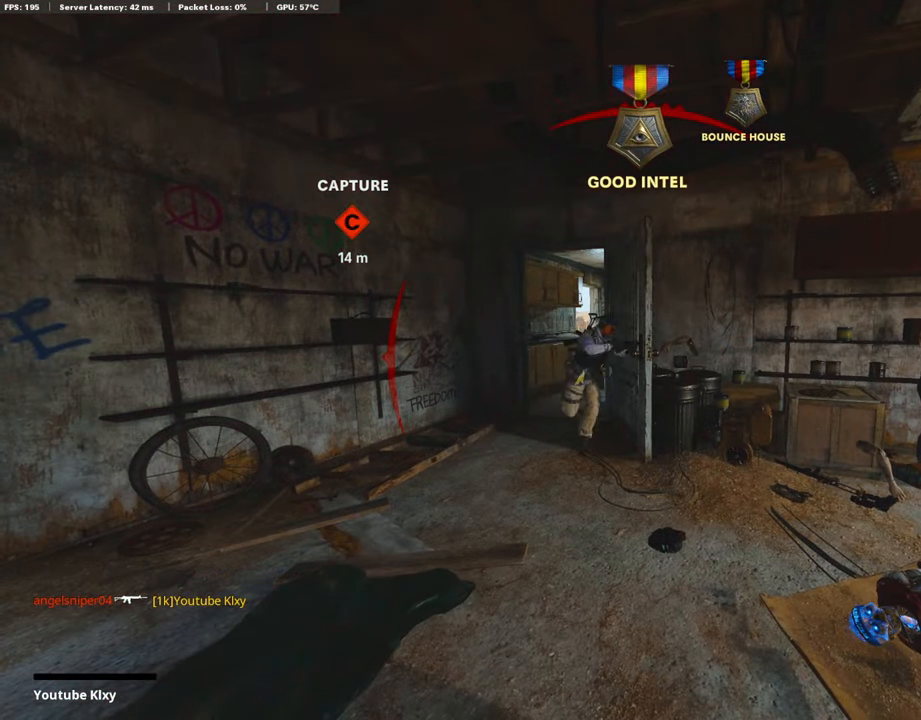
{"buttons": [], "left_stick": "center", "right_stick": "center", "events": []}
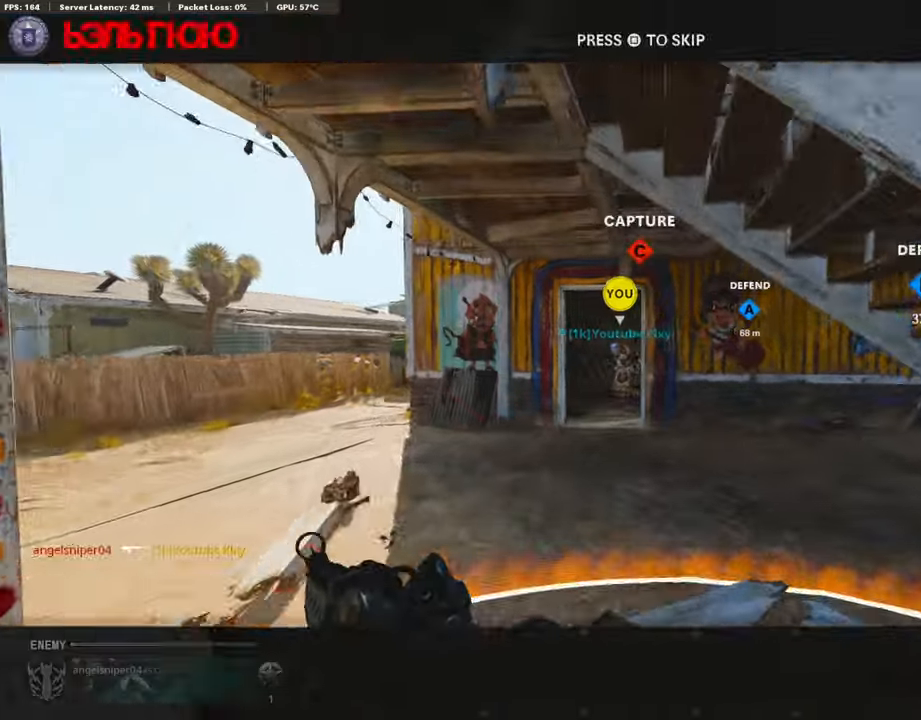
{"buttons": [], "left_stick": "up-right", "right_stick": "center", "events": [[320, "CROSS", "down"], [320, "SQUARE", "down"], [454, "left_stick", "up-right"], [488, "CROSS", "up"], [488, "SQUARE", "up"]]}
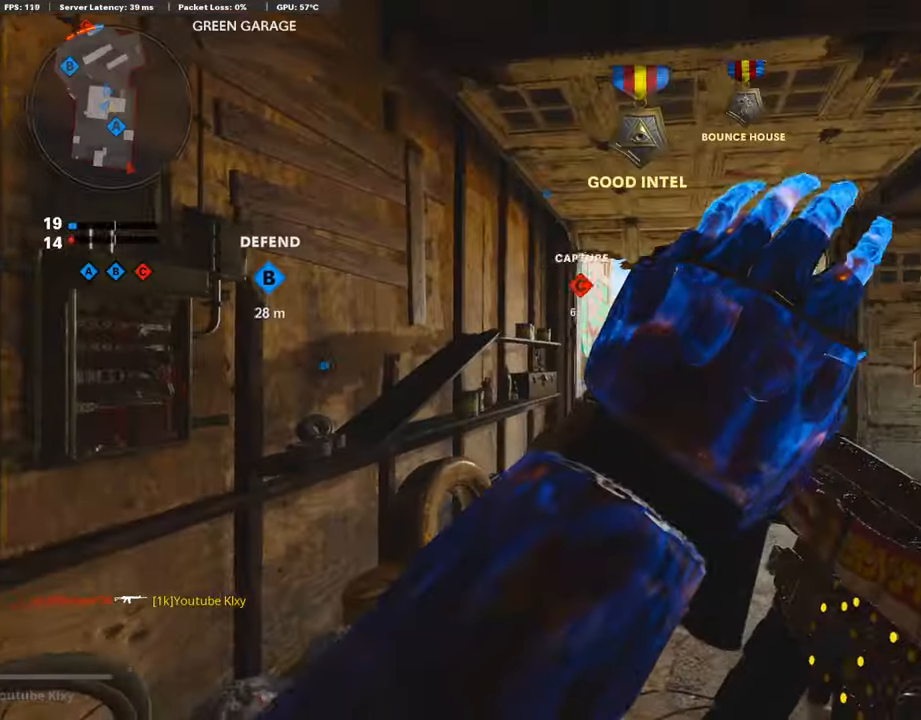
{"buttons": [], "left_stick": "up", "right_stick": "center", "events": [[151, "left_stick", "up"], [168, "L3", "down"], [336, "L3", "up"]]}
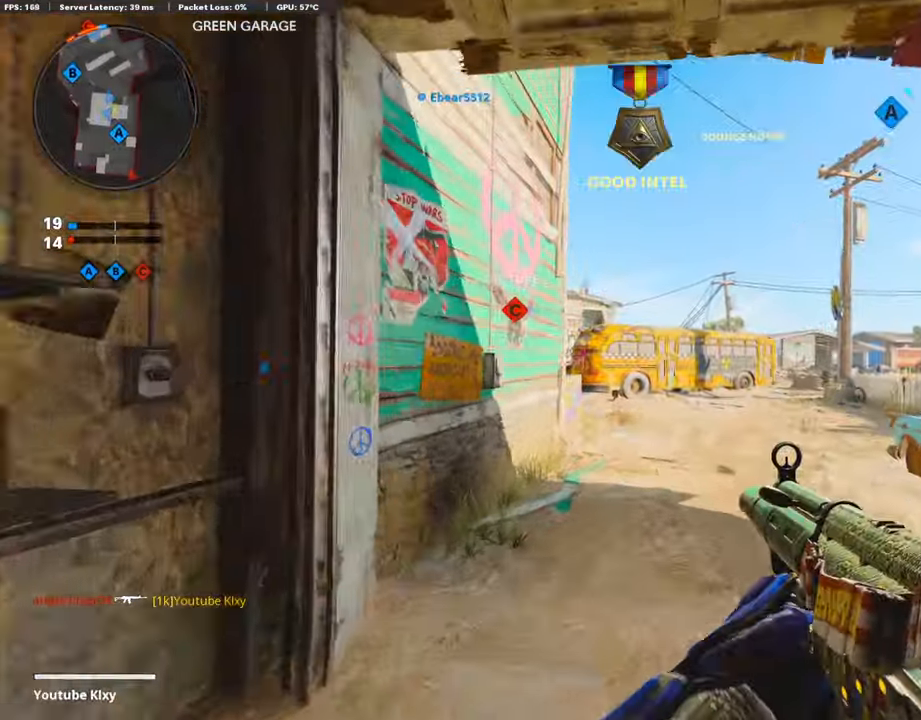
{"buttons": [], "left_stick": "down-left", "right_stick": "left", "events": [[168, "right_stick", "left"], [235, "right_stick", "center"], [387, "right_stick", "left"], [504, "left_stick", "down-left"]]}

=======

Reproduce the data word for word, excluding its pictures.

(Reply to the task):
{"buttons": [], "left_stick": "center", "right_stick": "center", "events": []}
{"buttons": [], "left_stick": "up-right", "right_stick": "center", "events": [[320, "CROSS", "down"], [320, "SQUARE", "down"], [454, "left_stick", "up-right"], [488, "CROSS", "up"], [488, "SQUARE", "up"]]}
{"buttons": [], "left_stick": "up", "right_stick": "center", "events": [[151, "left_stick", "up"], [168, "L3", "down"], [336, "L3", "up"]]}
{"buttons": [], "left_stick": "down-left", "right_stick": "left", "events": [[168, "right_stick", "left"], [235, "right_stick", "center"], [387, "right_stick", "left"], [504, "left_stick", "down-left"]]}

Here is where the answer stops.